Stored data
<<<<
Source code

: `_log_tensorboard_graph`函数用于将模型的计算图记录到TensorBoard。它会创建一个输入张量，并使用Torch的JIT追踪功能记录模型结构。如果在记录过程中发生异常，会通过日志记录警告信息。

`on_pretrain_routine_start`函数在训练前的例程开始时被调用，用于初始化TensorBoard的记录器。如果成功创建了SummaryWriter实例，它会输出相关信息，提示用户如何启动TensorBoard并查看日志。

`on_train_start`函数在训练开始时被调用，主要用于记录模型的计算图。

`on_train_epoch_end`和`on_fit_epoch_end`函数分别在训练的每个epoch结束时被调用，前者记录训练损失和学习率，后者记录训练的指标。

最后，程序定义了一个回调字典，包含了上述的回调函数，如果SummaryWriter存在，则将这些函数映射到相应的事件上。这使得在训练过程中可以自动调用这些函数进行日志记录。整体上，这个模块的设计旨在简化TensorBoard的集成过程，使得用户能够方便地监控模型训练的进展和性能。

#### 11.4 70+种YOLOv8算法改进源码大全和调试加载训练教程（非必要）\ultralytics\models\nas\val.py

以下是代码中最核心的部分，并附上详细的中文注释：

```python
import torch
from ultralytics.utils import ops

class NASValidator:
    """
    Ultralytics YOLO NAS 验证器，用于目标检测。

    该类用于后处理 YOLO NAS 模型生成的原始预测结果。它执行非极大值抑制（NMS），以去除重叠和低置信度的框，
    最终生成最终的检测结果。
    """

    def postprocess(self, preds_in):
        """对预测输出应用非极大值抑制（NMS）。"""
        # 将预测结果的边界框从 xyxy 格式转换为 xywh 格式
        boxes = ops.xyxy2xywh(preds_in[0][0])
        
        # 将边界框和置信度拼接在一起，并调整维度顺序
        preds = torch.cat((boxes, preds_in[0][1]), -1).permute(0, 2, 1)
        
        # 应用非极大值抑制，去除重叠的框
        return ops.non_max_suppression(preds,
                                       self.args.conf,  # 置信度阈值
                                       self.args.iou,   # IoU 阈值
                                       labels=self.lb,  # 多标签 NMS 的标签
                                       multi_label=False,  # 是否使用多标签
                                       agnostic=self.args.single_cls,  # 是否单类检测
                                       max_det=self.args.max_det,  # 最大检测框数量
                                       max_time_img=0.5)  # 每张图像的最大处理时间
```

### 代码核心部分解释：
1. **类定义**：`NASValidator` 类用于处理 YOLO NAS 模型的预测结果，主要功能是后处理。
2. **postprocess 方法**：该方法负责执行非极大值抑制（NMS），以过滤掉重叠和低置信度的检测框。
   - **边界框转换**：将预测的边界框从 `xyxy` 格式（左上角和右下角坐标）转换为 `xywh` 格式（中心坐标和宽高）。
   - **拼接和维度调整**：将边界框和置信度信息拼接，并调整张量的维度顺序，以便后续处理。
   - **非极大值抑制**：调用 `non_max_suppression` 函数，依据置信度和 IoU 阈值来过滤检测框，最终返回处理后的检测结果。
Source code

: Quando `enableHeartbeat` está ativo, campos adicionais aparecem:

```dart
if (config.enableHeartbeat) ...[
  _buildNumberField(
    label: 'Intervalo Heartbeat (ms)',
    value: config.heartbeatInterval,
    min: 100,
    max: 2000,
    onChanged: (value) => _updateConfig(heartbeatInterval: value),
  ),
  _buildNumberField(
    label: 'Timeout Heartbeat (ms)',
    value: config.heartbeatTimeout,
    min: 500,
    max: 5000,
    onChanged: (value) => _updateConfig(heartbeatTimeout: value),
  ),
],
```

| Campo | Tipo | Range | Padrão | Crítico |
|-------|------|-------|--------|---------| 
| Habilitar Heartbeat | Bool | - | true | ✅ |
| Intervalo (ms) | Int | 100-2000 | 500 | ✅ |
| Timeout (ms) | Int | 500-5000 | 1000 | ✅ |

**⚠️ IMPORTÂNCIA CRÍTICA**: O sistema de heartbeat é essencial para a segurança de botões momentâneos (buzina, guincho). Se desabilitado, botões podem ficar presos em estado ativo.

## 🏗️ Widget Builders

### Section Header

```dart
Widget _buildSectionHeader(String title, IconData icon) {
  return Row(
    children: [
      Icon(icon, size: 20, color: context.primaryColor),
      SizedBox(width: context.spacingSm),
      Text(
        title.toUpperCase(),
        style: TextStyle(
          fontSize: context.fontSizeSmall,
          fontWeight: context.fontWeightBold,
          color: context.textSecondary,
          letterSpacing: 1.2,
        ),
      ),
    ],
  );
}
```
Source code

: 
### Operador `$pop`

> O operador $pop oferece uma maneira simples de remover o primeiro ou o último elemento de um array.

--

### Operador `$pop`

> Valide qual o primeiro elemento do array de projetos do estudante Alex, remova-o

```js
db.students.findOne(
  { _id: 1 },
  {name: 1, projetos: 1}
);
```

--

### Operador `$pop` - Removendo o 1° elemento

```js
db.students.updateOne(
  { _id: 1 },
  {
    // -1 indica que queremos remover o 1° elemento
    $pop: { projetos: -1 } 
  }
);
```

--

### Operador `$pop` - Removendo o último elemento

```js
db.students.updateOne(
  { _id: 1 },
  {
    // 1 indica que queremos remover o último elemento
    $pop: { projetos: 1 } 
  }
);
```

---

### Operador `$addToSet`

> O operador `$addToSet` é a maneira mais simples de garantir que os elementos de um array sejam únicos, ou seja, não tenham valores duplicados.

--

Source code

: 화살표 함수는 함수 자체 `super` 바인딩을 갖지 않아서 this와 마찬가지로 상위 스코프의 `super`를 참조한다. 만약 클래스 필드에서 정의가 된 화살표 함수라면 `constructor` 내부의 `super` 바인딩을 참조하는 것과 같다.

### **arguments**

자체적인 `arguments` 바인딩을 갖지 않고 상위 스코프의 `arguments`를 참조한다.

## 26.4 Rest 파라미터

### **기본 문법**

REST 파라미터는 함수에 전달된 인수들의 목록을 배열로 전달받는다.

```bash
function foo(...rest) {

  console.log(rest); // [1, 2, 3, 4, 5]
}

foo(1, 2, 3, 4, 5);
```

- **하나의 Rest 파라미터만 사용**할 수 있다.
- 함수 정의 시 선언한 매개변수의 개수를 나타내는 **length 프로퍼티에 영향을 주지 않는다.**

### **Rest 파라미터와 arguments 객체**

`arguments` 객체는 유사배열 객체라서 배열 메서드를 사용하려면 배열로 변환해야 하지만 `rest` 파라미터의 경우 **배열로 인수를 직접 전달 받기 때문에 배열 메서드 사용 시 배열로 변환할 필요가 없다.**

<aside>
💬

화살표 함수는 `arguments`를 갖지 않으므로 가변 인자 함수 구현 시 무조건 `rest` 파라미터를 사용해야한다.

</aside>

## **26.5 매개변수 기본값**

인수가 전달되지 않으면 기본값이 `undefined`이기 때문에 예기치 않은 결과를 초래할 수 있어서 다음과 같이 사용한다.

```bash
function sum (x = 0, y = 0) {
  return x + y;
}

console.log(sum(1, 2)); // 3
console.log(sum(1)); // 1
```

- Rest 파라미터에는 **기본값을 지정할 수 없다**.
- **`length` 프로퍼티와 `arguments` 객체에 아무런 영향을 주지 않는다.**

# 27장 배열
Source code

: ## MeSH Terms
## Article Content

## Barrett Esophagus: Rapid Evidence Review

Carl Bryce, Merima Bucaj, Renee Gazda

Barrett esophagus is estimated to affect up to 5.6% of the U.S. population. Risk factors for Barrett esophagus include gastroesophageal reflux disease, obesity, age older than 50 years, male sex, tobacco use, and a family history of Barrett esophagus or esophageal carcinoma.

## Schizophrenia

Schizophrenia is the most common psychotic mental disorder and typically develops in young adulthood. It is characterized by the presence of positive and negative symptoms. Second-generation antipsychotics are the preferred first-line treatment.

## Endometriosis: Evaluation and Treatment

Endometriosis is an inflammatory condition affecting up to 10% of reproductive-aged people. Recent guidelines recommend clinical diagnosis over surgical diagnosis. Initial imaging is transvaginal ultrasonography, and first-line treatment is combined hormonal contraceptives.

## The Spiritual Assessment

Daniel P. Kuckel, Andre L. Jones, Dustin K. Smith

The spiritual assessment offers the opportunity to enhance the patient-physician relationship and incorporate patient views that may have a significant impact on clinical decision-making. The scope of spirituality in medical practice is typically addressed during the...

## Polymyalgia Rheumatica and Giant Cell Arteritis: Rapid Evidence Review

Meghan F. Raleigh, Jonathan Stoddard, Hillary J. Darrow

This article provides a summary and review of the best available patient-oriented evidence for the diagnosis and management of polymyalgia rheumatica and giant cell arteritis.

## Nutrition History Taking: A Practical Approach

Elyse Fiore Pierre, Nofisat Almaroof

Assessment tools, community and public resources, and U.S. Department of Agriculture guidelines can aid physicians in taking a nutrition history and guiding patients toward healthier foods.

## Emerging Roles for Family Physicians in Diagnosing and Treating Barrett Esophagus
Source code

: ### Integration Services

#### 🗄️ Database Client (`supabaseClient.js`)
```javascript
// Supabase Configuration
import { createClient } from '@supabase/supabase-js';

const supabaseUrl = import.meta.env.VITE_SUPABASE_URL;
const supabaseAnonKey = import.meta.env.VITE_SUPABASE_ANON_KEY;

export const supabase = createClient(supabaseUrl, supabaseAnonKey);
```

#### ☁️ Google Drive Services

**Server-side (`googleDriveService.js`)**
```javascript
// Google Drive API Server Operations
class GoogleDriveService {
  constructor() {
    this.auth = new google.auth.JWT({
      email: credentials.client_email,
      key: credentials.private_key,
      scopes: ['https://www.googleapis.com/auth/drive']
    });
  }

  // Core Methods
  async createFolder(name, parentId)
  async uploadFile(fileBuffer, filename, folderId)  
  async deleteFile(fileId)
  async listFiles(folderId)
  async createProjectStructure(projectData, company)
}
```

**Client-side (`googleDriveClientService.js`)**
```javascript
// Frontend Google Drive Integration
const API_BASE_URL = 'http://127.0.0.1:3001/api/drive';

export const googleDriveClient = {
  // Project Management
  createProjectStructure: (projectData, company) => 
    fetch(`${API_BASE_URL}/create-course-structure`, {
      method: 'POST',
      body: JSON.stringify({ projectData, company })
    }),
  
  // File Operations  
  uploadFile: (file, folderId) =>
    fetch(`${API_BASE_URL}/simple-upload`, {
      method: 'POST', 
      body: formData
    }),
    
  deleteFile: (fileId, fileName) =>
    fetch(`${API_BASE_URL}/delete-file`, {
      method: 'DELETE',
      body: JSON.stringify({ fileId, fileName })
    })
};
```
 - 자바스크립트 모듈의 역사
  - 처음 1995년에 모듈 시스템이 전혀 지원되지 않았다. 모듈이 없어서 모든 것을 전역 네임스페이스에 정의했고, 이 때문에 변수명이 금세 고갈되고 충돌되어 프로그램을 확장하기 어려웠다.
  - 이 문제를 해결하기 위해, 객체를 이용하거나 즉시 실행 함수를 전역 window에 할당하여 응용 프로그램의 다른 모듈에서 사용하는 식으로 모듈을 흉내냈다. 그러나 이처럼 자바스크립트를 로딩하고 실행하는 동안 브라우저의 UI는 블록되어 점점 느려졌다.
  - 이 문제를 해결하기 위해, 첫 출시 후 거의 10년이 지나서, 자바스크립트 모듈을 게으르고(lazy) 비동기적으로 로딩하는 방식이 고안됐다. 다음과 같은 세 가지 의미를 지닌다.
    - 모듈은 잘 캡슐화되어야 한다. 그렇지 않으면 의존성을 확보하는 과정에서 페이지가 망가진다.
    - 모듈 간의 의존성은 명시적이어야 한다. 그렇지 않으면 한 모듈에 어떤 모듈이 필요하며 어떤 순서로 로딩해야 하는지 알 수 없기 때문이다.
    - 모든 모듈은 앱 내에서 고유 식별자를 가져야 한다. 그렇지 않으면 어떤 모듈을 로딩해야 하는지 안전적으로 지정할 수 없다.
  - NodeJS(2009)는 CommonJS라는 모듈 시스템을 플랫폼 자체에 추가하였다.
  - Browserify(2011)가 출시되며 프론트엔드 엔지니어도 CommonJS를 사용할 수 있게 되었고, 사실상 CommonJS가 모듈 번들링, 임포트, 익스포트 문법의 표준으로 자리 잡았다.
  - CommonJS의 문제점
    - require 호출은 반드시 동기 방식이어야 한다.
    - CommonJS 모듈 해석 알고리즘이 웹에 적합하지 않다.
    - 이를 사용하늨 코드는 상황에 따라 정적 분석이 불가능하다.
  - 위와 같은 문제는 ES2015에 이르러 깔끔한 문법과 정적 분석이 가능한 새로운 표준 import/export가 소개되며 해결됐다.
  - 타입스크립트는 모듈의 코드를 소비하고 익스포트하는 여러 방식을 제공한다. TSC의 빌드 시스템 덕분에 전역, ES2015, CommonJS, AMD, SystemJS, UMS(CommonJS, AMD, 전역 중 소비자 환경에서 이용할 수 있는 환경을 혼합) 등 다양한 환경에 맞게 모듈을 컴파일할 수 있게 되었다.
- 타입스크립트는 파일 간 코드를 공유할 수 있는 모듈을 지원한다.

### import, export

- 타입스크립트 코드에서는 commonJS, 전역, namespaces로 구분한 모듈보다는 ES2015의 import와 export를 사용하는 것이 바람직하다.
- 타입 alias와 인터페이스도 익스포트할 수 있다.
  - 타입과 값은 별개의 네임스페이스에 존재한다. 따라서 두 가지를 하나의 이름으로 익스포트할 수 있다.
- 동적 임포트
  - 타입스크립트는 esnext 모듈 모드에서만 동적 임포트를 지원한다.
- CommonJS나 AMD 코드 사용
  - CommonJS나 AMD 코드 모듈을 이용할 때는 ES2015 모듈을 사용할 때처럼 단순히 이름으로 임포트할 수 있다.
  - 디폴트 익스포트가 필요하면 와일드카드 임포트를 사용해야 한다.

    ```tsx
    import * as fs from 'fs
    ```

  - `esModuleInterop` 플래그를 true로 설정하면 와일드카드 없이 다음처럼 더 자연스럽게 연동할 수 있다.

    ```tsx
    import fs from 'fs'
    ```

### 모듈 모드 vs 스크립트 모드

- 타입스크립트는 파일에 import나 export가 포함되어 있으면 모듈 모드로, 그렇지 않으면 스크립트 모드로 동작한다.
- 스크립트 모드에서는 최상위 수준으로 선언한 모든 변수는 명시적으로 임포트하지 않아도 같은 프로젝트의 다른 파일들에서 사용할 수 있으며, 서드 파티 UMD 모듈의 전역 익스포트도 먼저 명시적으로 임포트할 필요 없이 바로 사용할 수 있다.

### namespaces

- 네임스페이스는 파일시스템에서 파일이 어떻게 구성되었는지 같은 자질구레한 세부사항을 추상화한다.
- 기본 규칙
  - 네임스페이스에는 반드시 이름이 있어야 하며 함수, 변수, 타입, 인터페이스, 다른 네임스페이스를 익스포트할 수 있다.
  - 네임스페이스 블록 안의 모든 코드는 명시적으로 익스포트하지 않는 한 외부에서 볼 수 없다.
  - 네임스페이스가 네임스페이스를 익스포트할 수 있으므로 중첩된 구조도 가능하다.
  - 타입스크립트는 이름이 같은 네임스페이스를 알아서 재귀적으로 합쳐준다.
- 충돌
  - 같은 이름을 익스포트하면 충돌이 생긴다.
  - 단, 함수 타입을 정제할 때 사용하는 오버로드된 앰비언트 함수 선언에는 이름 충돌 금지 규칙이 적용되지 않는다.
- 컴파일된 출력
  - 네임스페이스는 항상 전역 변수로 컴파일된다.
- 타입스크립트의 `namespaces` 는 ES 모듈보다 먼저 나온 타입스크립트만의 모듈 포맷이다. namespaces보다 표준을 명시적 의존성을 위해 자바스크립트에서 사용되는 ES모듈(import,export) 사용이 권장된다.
>>>>
**Work order**
Each line above that contains the word "postprocess" should be returned.

**Answer box**
    def postprocess(self, preds_in):
2. **postprocess 方法**：该方法负责执行非极大值抑制（NMS），以过滤掉重叠和低置信度的检测框。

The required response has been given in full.